Lucene&solr 4 实践（5）

2022-05-02 253

版权

本文内容由阿里云实名注册用户自发贡献，版权归原作者所有，阿里云开发者社区不拥有其著作权，亦不承担相应法律责任。具体规则请查看《阿里云开发者社区用户服务协议》和《阿里云开发者社区知识产权保护指引》。如果您发现本社区中有涉嫌抄袭的内容，填写侵权投诉表单进行举报，一经查实，本社区将立刻删除涉嫌侵权内容。

简介： 假期重新把之前在新浪博客里面的文字梳理了下，搬到这里。这部分先通透FST的原理和构造方法，方便理解lucene FST、Builder两个核心对象，从而彻底看清基于图的lucene4索引、查询的发展脉络。至于读懂后有神马用，自个琢磨啊！看懂估计要死伤不少脑细胞哦！

预备知识

索引格式和编码参考链接

http://lucene.apache.org/core/old_versioned_docs/versions/3_5_0/fileformats.html

http://lucene.apache.org/core/4_0_0-ALPHA/

http://kevinma.cn/technology/lucene-4-analysis-data-type/2012-09-12

Lucene4 FST编码

http://lucene.apache.org/core/4_0_0/core/org/apache/lucene/util/packed/PackedInts.html#DEFAULT

在前面的基础上，初步了解到FSA FST lucene4 这些概念。下面进一步讲解。

Direct building of mimimal automation for given list 这篇文章详细的阐述了定义、定理、推理、构造过程。而Direct Construction of minimal acyclic subsequential transducers 第三部分给出了算法的伪码实现。在此2文基础上，转入Lucene FST 包会少一些迷茫。lucene FST 对InputType OutPut 以及FST是否压缩packed 做了泛型化。

Direct building of mimimal automation for given list

Definition1 定义FSA，完全是数学的形式化表达，集合的映射。其中U*这个表示经过一步或多步转移计算。

Definition2 语言定义，这个定义是在Definition1 FSA 元组关系基础上抽象出来的。理解集合的闭包概念。

Definition3 确定FSA 确实有限自动机。核心要义是状态的可达并唯一

Definition4 最小、确定有限自动机。关键定义信息是语言表达一样，就是集合覆盖一样，同时状态个数最少

Theorem5 定理5 最小、确定有限自动机充分必要条件。这是后续证明的依据。

Definition6 有向无环、确定自动机成为最小确定自动机except w。这部分定义的证明完全依据定义法来的。

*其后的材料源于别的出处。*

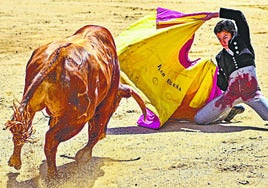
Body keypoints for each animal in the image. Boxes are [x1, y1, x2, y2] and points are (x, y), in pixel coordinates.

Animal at [4, 25, 147, 178]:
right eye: (116, 103)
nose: (105, 133)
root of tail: (59, 55)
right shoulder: (106, 106)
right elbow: (95, 131)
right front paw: (84, 155)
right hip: (77, 118)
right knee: (51, 138)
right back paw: (53, 175)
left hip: (30, 104)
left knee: (21, 125)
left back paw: (16, 161)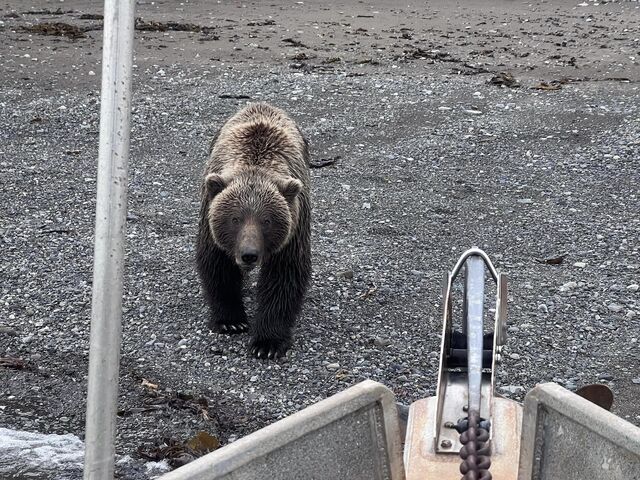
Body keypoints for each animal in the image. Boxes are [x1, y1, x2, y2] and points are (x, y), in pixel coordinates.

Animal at [198, 104, 312, 360]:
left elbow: (283, 276)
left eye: (266, 220)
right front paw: (231, 321)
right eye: (235, 219)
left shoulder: (293, 229)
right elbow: (218, 265)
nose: (249, 254)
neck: (255, 164)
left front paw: (267, 343)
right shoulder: (211, 221)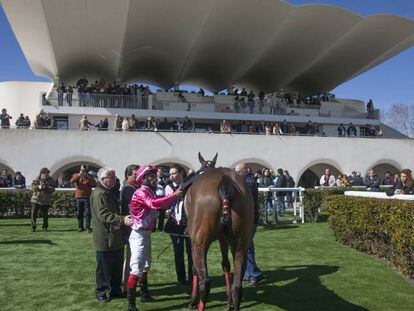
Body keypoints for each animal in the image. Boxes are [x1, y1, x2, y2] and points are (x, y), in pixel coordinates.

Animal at [185, 154, 256, 311]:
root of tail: (225, 180)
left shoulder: (194, 241)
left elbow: (194, 270)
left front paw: (192, 301)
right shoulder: (223, 238)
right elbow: (225, 264)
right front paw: (229, 301)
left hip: (199, 243)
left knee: (205, 282)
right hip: (240, 245)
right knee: (237, 285)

另外，w的特殊性要满足。w is the prefix of the last work in the lexicographer order of L(A)

w是词典顺序的最后一个word的前缀。这是有序given list的必要。 lucene4 inputtype里面对输入转换为utf8编码的intRef或者utf32 编码的intRef 作为输入，排序就是byte值排序。最糟糕byte =8bit 128个分支。

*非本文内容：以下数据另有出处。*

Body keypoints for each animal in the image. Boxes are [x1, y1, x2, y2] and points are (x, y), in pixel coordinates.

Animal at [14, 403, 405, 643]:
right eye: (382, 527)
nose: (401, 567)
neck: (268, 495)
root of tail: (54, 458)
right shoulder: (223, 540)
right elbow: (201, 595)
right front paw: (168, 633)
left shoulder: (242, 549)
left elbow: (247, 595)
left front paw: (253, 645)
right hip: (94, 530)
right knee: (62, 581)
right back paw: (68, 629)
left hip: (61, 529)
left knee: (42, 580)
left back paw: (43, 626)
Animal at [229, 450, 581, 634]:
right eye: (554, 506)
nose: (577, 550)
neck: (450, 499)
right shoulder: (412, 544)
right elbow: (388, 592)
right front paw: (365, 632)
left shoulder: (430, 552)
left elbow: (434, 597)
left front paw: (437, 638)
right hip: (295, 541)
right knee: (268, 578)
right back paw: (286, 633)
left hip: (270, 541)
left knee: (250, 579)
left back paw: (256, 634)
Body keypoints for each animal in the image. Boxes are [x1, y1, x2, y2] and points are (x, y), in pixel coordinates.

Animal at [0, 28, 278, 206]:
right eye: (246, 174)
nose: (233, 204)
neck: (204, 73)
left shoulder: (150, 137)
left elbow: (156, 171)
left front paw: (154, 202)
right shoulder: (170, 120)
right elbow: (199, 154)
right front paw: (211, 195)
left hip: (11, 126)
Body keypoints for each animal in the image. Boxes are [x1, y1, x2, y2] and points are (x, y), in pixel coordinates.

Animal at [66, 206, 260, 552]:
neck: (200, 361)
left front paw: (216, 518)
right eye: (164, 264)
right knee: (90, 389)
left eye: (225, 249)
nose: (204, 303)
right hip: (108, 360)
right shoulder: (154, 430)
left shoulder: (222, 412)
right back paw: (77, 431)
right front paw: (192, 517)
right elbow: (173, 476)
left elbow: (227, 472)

Propositon7 这个命题主要是由最小、有限自动机的定义，以及except w，反推ti。这个引理非常关键。因为对ti的出来是lucene4 freezetail的必要环节，也就是last word的最小化操作。

Proposition8 对于最小自动机满足，except empty word e 后是最小的。也就说任何最小自动机，都有有一个empty word e 外才是最小的。

Lemma9 引理9 最小、自动机 except w=w1w2...wk ,w 不等于e。此时，w=w1w2...w(k-1)被except外也是最小的。这句话进一步递归就是，从w= e 、 w=w1 、 w=w1w2 。。。。w=w1w2...wk 被except外也是最小的。证明法是定义法，严格按照定义来证明。

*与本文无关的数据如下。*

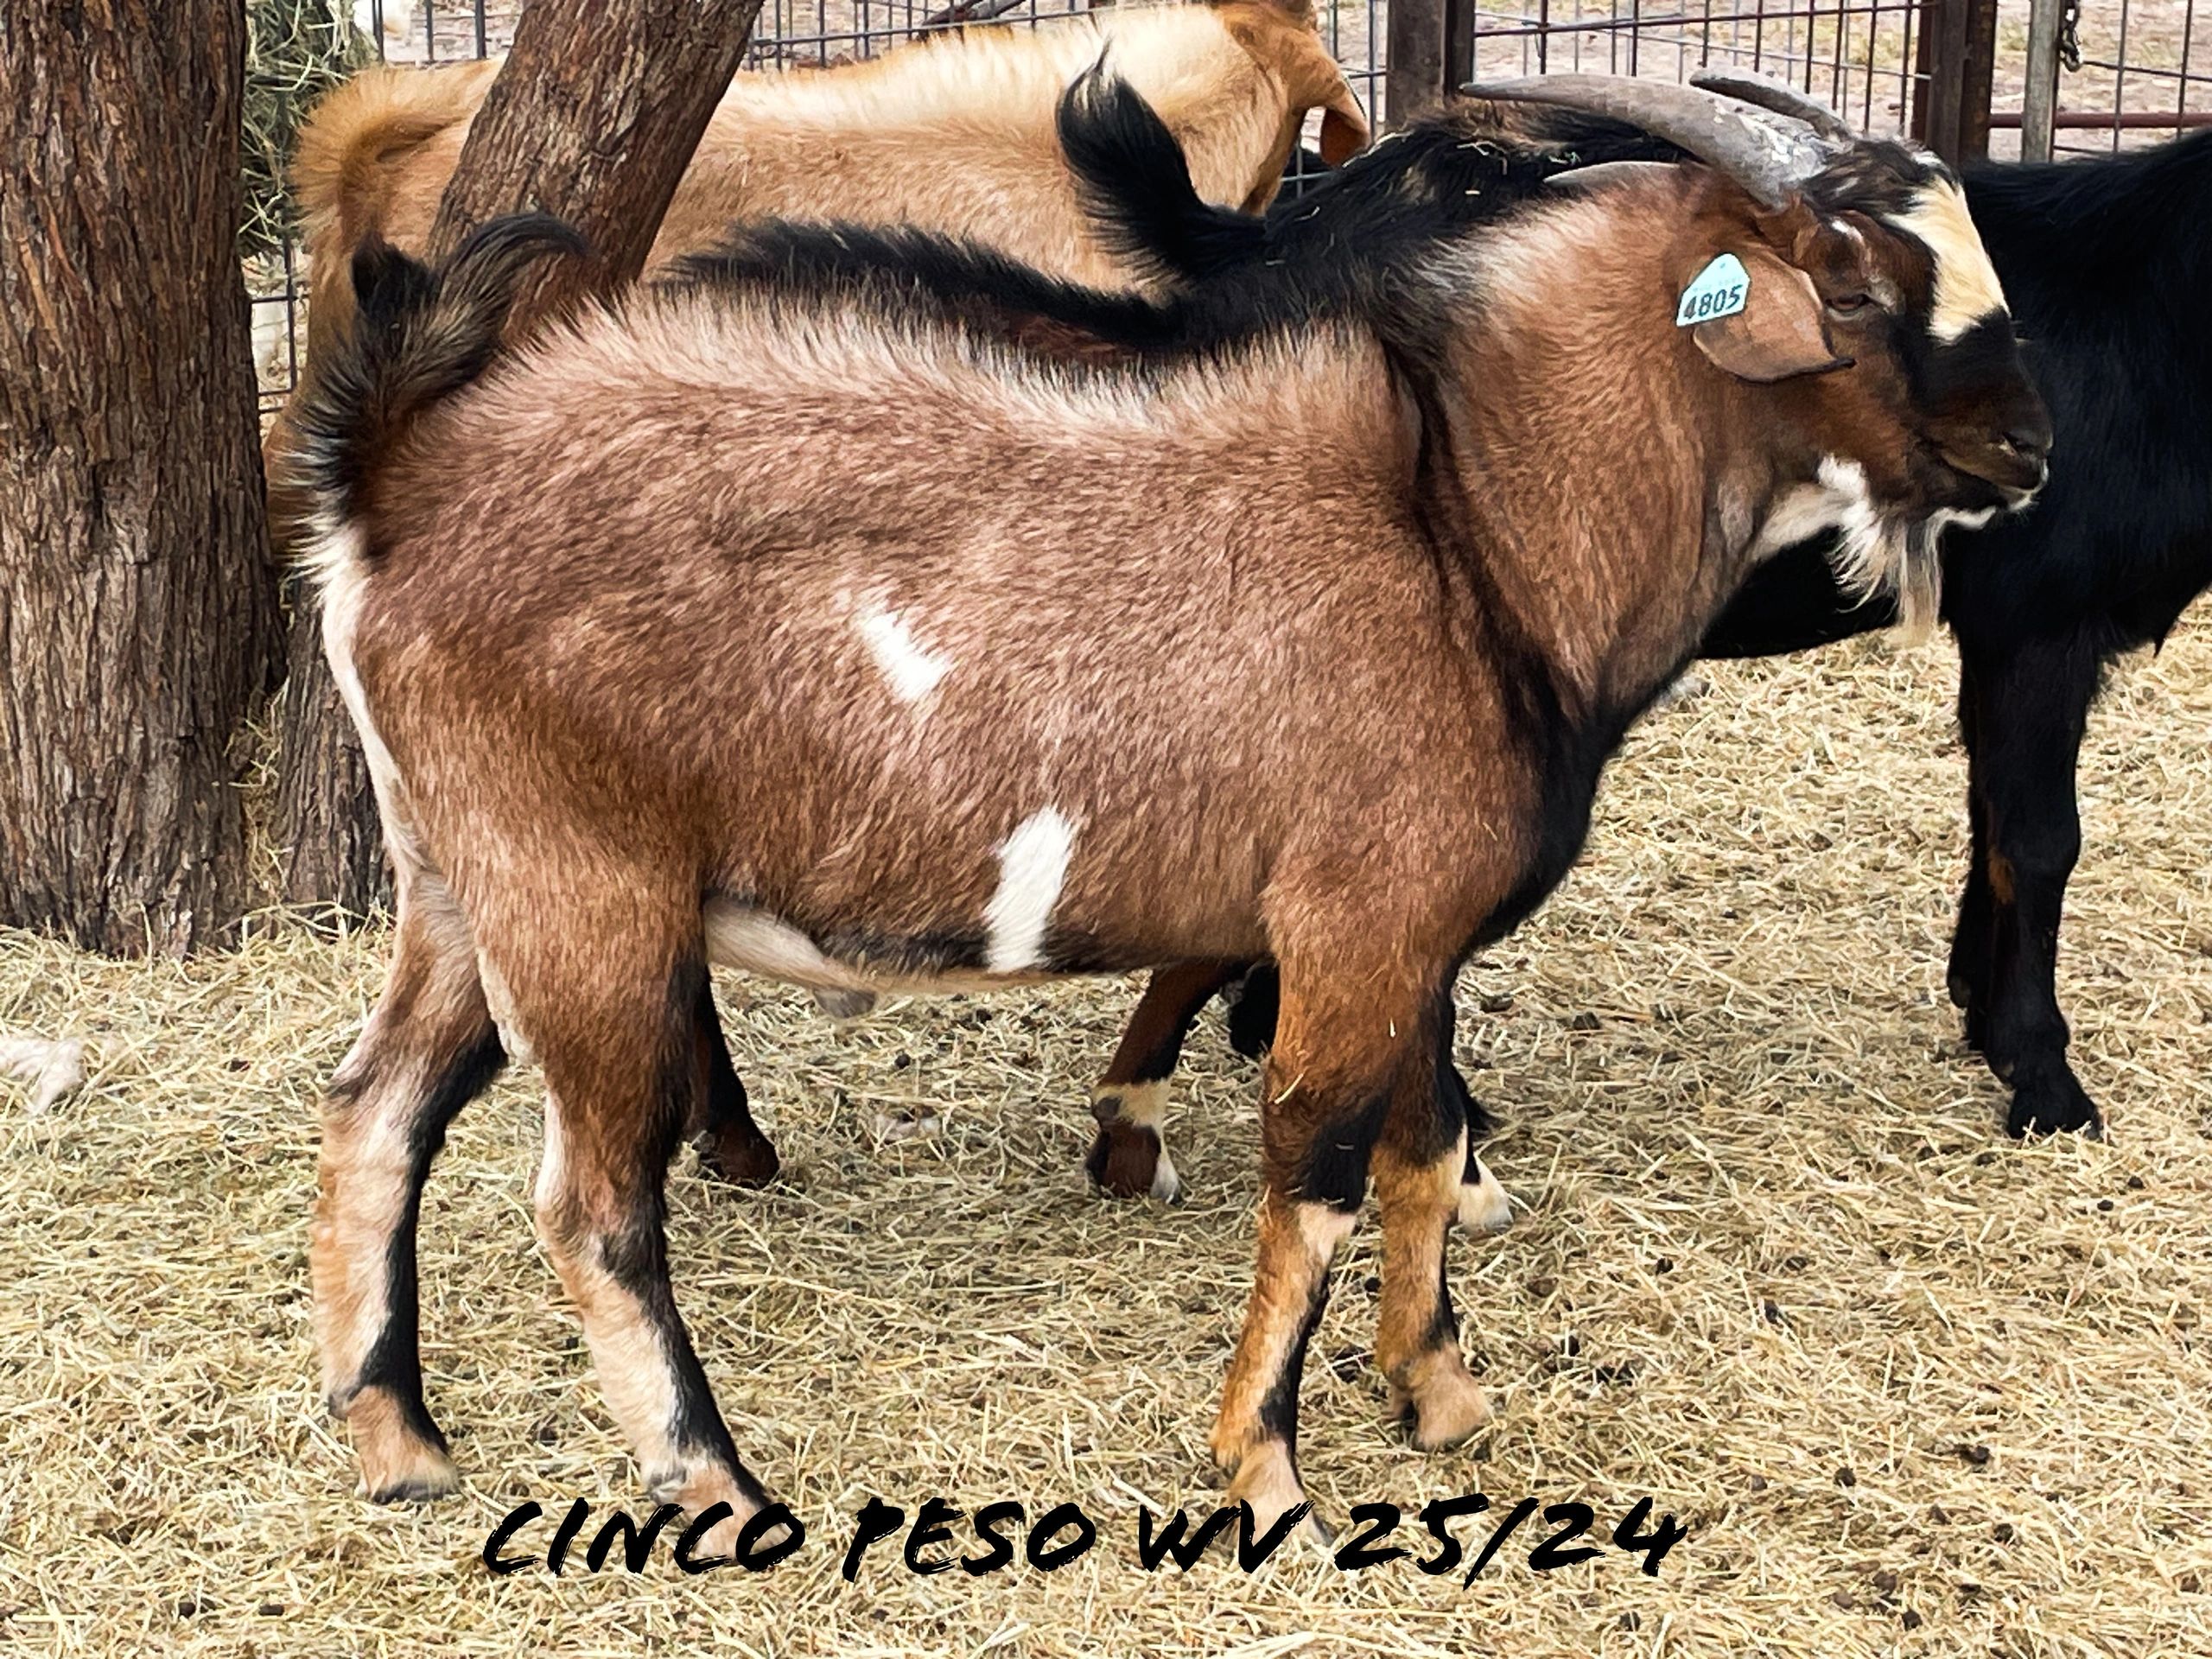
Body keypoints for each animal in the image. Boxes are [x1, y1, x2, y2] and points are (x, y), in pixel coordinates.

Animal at [292, 72, 2045, 1542]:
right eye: (1851, 276)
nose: (2026, 447)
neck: (1469, 529)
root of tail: (393, 486)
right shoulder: (1356, 920)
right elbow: (1319, 1179)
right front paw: (1265, 1468)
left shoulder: (1413, 935)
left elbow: (1422, 1153)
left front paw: (1443, 1400)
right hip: (586, 894)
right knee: (591, 1204)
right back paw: (716, 1483)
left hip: (460, 882)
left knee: (377, 1108)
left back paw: (400, 1446)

Lemma10 对最小、确定、自动机中做等价转化。在于ti的等价变化，将w=w1w2...wk,转为p、w=w1w2...w(k-1)下的最小、确定、自动机。证明也是定义法。这个引理并引理9意味着，对w 也就是last词典序的word的前缀处理出现了等价变换，以及递归来处理这个except word

Lemma11 主要是对新的word的增量式add到已经最小、确定自动机中。也正是这部分支持了FST动态、增量式的构建。证明依然是定义法。理解这句话： The use of the lexicographical order of w is essential at this point. New words could be recognized only by passing the additional new states.The only new word in the language L(A'|tm) is w(m+1)w(m+2)...wk

通俗讲就是当L(A)已经是最小、确定自动机了，w’是except word，然后新的word w，就是在A词典顺序之外新的word，此时L(A')也是最小、确定自动机了，except w。 eg ababac 对于A的最last word，然后w是abadaaa，其中第四位置d比b大。aba 是最小except word。所以，new word 添加就出现递归的操作了，总是在前N个有序word构建了FST基础上，add下一个word，又构成新的FST。下一个word是词典顺序更大的。

Lemma12 对tk的等价状态描述。

Method for direct building of minimal FS automation for a given list

Let a non-empty finite list of words L in lexcographical order be gieven. Let w（i） denote the i-th word of the list. We start with the minimal automation which recongnized only the firest word of the list . This automation can be build trivially and is also minimal except for word(1). Using it as basis we carry out an induction on the words of the list. Let us assume that the automation A(n)=<E,S ,s F ,u> with language L(n)={w(i)|i=1,2,...n} has bean built and that A(n) is minimal except for w(n). We have to build the automation A(n+1) with L(n+1)={w(i)|i=1,2...,n+1} which is minimal except for w(n+1)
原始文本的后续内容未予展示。